Ally Financial (ALLY - Free Report) has closed the deal to acquire Health Credit Services LLC, a point-of-sale payment provider. The transaction, announced in July, will help the company further enhance its product offerings.
Health Credit Services, based in Charlotte, NC, has roughly 85 employees. It is now an indirect subsidiary of Ally Bank. Notably, the existing management team of the firm will continue to lead operations.
Diane Morais, Ally Bank's president of consumer and commercial banking products stated, "The addition of health care services financing aligns well with Ally's strategy to expand our digital product offerings. In addition to being a leader in the healthcare financing segment, HCS has a customer-centric philosophy that makes it a natural fit with Ally. The powerful combination of the HCS expertise in point-of-sale financing and the fact that the technology, cultures and customer-focused mindsets at our respective companies are in alignment, provides a strong foundation for future expansion in the segment."

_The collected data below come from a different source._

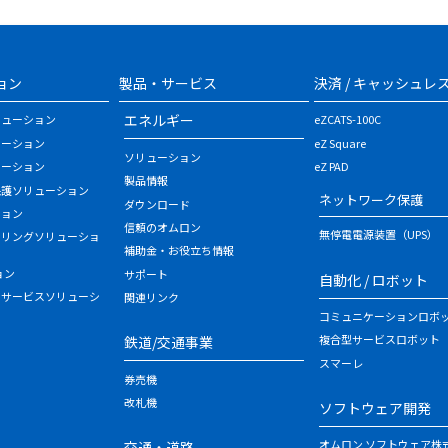
ョン
製品・サービス
決済 / キャッシュレ
エネルギー
リューション
eZCATS-100C
ューション
eZ Square
ソリューション
ューション
eZ PAD
製品情報
保護ソリューション
ネットワーク保護
ダウンロード
ション
信頼のオムロン
無停電電源装置（UPS）
タリングソリューショ
補助金・お役立ち情報
ョン
サポート
自動化 / ロボット
・サービスソリューシ
関連リンク
コミュニケーションロボ
複合型サービスロボット
鉄道/交通事業
スマーレ
券売機
改札機
ソフトウェア開発
オムロン ソフトウェア株
交通・道路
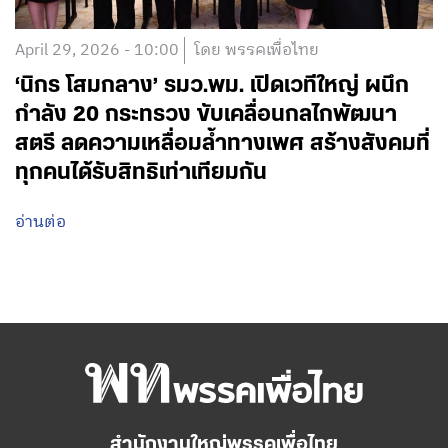
April 29, 2026 - 10:00
โดย พรรคเพื่อไทย
‘นิกร โสมกลาง’ รมว.พม. เปิดเวทีใหญ่ ผนึก
กำลัง 20 กระทรวง ขับเคลื่อนกลไกพัฒนา
สตรี ลดความเหลื่อมล้ำทางเพศ สร้างสังคมที่
ทุกคนได้รับสิทธิเท่าเทียมกัน
อ่านต่อ
สำนักงานใหญ่พรรคเพื่อไทย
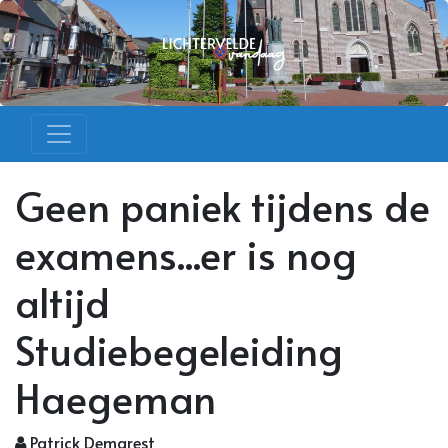
Geen paniek tijdens de
examens...er is nog
altijd
Studiebegeleiding
Haegeman
Patrick Demarest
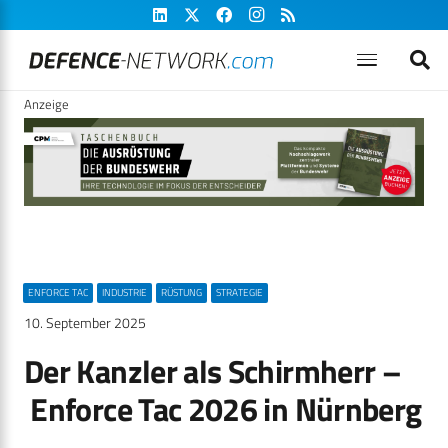
Anzeige
ENFORCE TAC
INDUSTRIE
RÜSTUNG
STRATEGIE
10. September 2025
Der Kanzler als Schirmherr –
Enforce Tac 2026 in Nürnberg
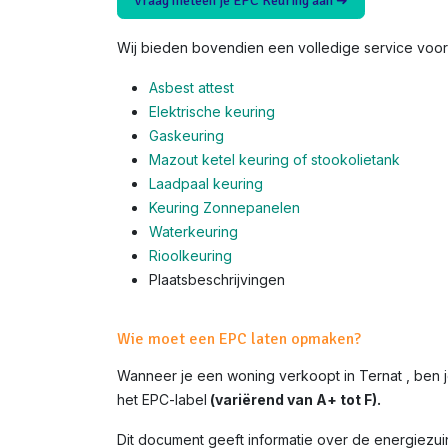
Vraag meteen je EPC Keuring aan ➜
Wij bieden bovendien een volledige service voor 
Asbest attest
Elektrische keuring
Gaskeuring
Mazout ketel keuring of stookolietank
Laadpaal keuring
Keuring Zonnepanelen
Waterkeuring
Rioolkeuring
Plaatsbeschrijvingen
Wie moet een EPC laten opmaken?
Wanneer je een woning verkoopt in Ternat , ben 
het EPC-label
(variërend van A+ tot F).
Dit document geeft informatie over de energiezui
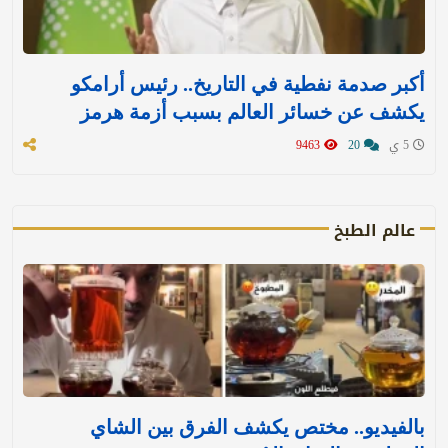
أكبر صدمة نفطية في التاريخ.. رئيس أرامكو
يكشف عن خسائر العالم بسبب أزمة هرمز
5 ي
20
9463
عالم الطبخ
بالفيديو.. مختص يكشف الفرق بين الشاي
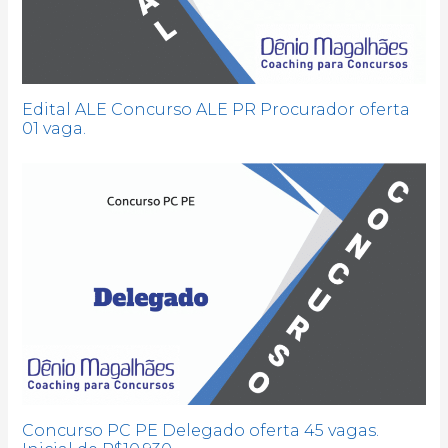
Edital ALE Concurso ALE PR Procurador oferta
01 vaga.
Concurso PC PE Delegado oferta 45 vagas.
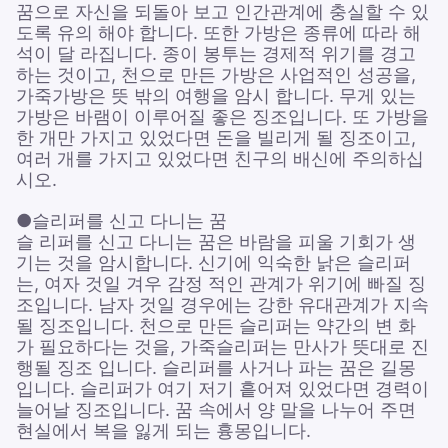
꿈으로 자신을 되돌아 보고 인간관계에 충실할 수 있
도록 유의 해야 합니다. 또한 가방은 종류에 따라 해
석이 달 라집니다. 종이 봉투는 경제적 위기를 경고
하는 것이고, 천으로 만든 가방은 사업적인 성공을,
가죽가방은 뜻 밖의 여행을 암시 합니다. 무게 있는
가방은 바램이 이루어질 좋은 징조입니다. 또 가방을
한 개만 가지고 있었다면 돈을 빌리게 될 징조이고,
여러 개를 가지고 있었다면 친구의 배신에 주의하십
시오.
●슬리퍼를 신고 다니는 꿈
슬 리퍼를 신고 다니는 꿈은 바람을 피울 기회가 생
기는 것을 암시합니다. 신기에 익숙한 낡은 슬리퍼
는, 여자 것일 겨우 감정 적인 관계가 위기에 빠질 징
조입니다. 남자 것일 경우에는 강한 유대관계가 지속
될 징조입니다. 천으로 만든 슬리퍼는 약간의 변 화
가 필요하다는 것을, 가죽슬리퍼는 만사가 뜻대로 진
행될 징조 입니다. 슬리퍼를 사거나 파는 꿈은 길몽
입니다. 슬리퍼가 여기 저기 흩어져 있었다면 경력이
늘어날 징조입니다. 꿈 속에서 양 말을 나누어 주면
현실에서 복을 잃게 되는 흉몽입니다.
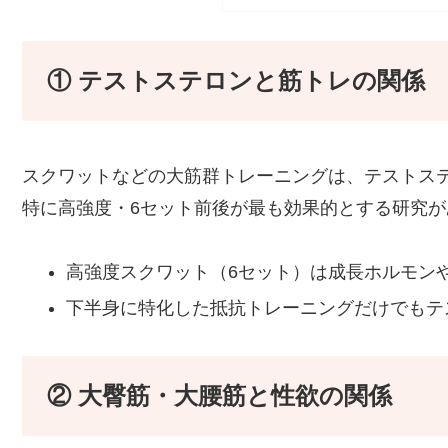
① テストステロンと筋トレの関係
スクワットなどの大筋群トレーニングは、テストス
特に高強度・6セット前後が最も効果的とする研究が
高強度スクワット（6セット）は成長ホルモンやI
下半身に特化した抵抗トレーニングだけでもテ
② 大臀筋・大腰筋と性欲の関係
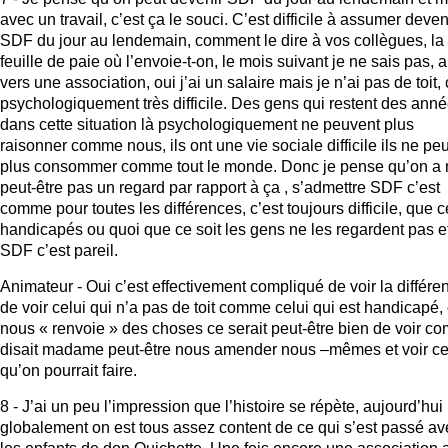
avec un travail, c’est ça le souci. C’est difficile à assumer deven
SDF du jour au lendemain, comment le dire à vos collègues, la
feuille de paie où l’envoie-t-on, le mois suivant je ne sais pas, a
vers une association, oui j’ai un salaire mais je n’ai pas de toit, 
psychologiquement très difficile. Des gens qui restent des ann
dans cette situation là psychologiquement ne peuvent plus
raisonner comme nous, ils ont une vie sociale difficile ils ne pe
plus consommer comme tout le monde. Donc je pense qu’on a n
peut-être pas un regard par rapport à ça , s’admettre SDF c’est
comme pour toutes les différences, c’est toujours difficile, que c
handicapés ou quoi que ce soit les gens ne les regardent pas e
SDF c’est pareil.
Animateur - Oui c’est effectivement compliqué de voir la différe
de voir celui qui n’a pas de toit comme celui qui est handicapé,
nous « renvoie » des choses ce serait peut-être bien de voir 
disait madame peut-être nous amender nous –mêmes et voir c
qu’on pourrait faire.
8 - J’ai un peu l’impression que l’histoire se répète, aujourd’hui
globalement on est tous assez content de ce qui s’est passé av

Ally Financial has been undertaking efforts to diversify operations. As part of this strategy, the company has forayed into the mortgage business, which is expected to aid earnings growth. It is also making efforts to enhance its digital offerings and introduce new products to further boost profitability.
Further, Ally Financial’s wealth management and online brokerage initiatives related to the credit card offerings are impressive. Also, the acquisition of TradeKing (in 2016) continues to support the company in improving its product offering and digitizing financial operations.
Similar to Ally Financial, several financial firms are undertaking measures to improve revenue mix and diversify footprint. In the recent past, financial institutions including LPL Financial Holdings Inc. (LPLA - Free Report) , Stifel Financial (SF - Free Report) and Valley National Bancorp (VLY - Free Report) have announced/closed buyouts that are expected to further support their financials.